The next time you see your parents, it's time to empower them to reminisce in a new way, with a bit more structure. You see, it's important for you to take the lead on this and ask them questions that typically don't come up in normal conversation. Most will be happy to answer if you can genuinely show you're interested. I know it may be hard to believe, but it might even be fun for you to transport them to a different time and place through the questions you pose. These are things that you may have never discussed before, or maybe you have but you'd like to hear the story again and maybe actually record and preserve it this time.
The key thing is to realize that their stories are an incredible gift to you, and it's important for parents or grandparents to know that you actually want that gift badly. Okay, so you might be thinking you don't want the gift of their stories right now because you've heard it so many times or you're busy (or that you'll always remember that story so there is no need to write it down). But too many people regret not capturing the stories while they had a chance and they find it difficult to remember the details later. Many people tell me, "If only I would have written some of those stories down."
Before I give you some ideas of questions to ask, let's stop for a moment and think about the importance of our mothers and fathers. Many of these men and women have been called the Greatest Generation. We all know they have lived through extraordinary times--the Great Depression, World War II (only 18% of these veterans still remain with us), and massive changes of the 20th and 21st centuries. They were inventors of the incredible technologies we use today. They raised 77 million baby boomers, for goodness sake! So they certainly have a life story to tell. How will you capture the essence of who they are while you have the chance? Wouldn't it be great to have their words of wisdom to share with the grandchildren?

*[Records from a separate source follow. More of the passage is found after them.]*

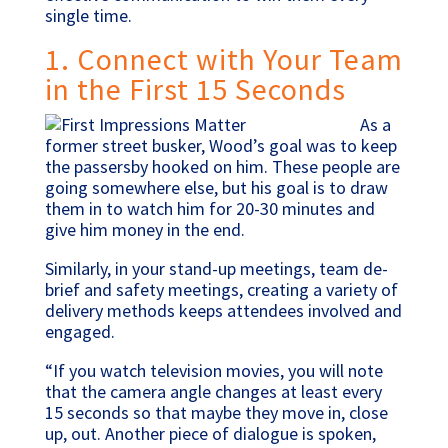
single time.
1. Connect with Your Team
in the First 15 Seconds
As a
former street busker, Wood’s goal was to keep
the passersby hooked on him. These people are
going somewhere else, but his goal is to draw
them in to watch him for 20-30 minutes and
give him money in the end.
Similarly, in your stand-up meetings, team de-
brief and safety meetings, creating a variety of
delivery methods keeps attendees involved and
engaged.
“If you watch television movies, you will note
that the camera angle changes at least every
15 seconds so that maybe they move in, close
up, out. Another piece of dialogue is spoken,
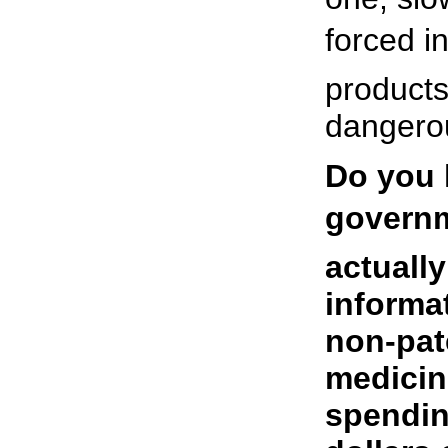
forced in
products
dangero
Do you 
governme
actuall
informat
non-pat
medicin
spendin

Here are a few sample questions to get you started. Have a pad of paper and pen or a tape recorder handy, and if your parent is willing, give it a try:
1. What is the greatest invention that has come along in your lifetime so far? Why was this invention important to you?
2. When you were a child or teen, what were your dreams and plans for the future? What did you want to be when you grew up?
3. Remember a memorable or funny experience you had on a date.
4. Where was your favorite place to live and what made that place special?
5. It's been said, "The best things in life are free." Is this true?
6. What is your favorite memory of Christmas or Hanukkah or your other favorite holidays?
7. What was the best gift you ever received and why?
8. What does it take to succeed in life?
9. What has life taught you?
When it comes to helping our parents' record their life stories, there's no time like the present--and no better gift to the future.